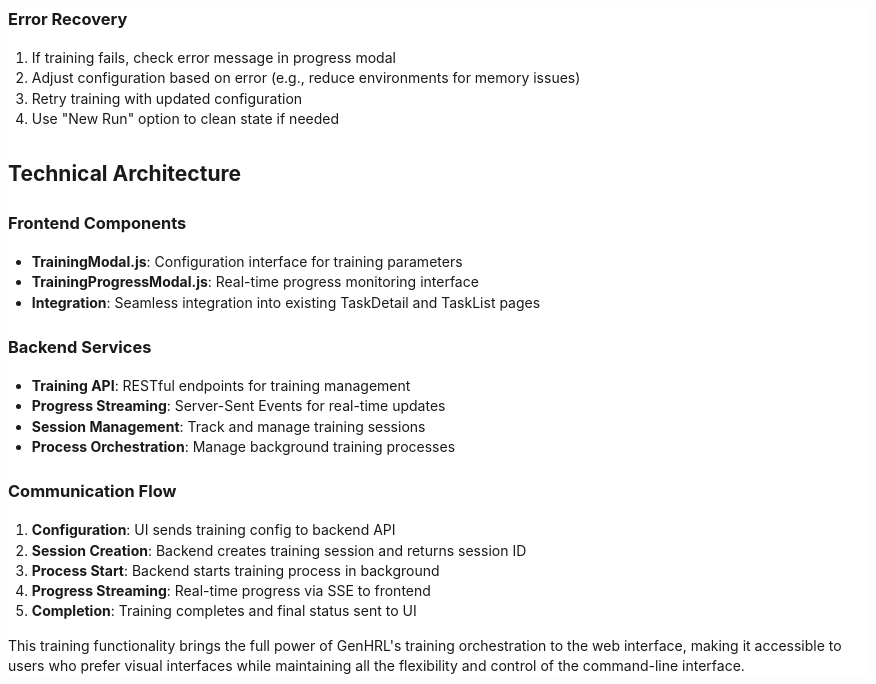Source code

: ### Error Recovery
1. If training fails, check error message in progress modal
2. Adjust configuration based on error (e.g., reduce environments for memory issues)
3. Retry training with updated configuration
4. Use "New Run" option to clean state if needed

## Technical Architecture

### Frontend Components
- **TrainingModal.js**: Configuration interface for training parameters
- **TrainingProgressModal.js**: Real-time progress monitoring interface
- **Integration**: Seamless integration into existing TaskDetail and TaskList pages

### Backend Services
- **Training API**: RESTful endpoints for training management
- **Progress Streaming**: Server-Sent Events for real-time updates
- **Session Management**: Track and manage training sessions
- **Process Orchestration**: Manage background training processes

### Communication Flow
1. **Configuration**: UI sends training config to backend API
2. **Session Creation**: Backend creates training session and returns session ID
3. **Process Start**: Backend starts training process in background
4. **Progress Streaming**: Real-time progress via SSE to frontend
5. **Completion**: Training completes and final status sent to UI

This training functionality brings the full power of GenHRL's training orchestration to the web interface, making it accessible to users who prefer visual interfaces while maintaining all the flexibility and control of the command-line interface.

──────────────────────────────

Goal of the exercise. Copy the lines above exactly, from the first one up to and including the line with "- **Integration**: Seamless", and leave the pictures out of your answer.

Your solution.
Source code

: ### Error Recovery
1. If training fails, check error message in progress modal
2. Adjust configuration based on error (e.g., reduce environments for memory issues)
3. Retry training with updated configuration
4. Use "New Run" option to clean state if needed

## Technical Architecture

### Frontend Components
- **TrainingModal.js**: Configuration interface for training parameters
- **TrainingProgressModal.js**: Real-time progress monitoring interface
- **Integration**: Seamless integration into existing TaskDetail and TaskList pages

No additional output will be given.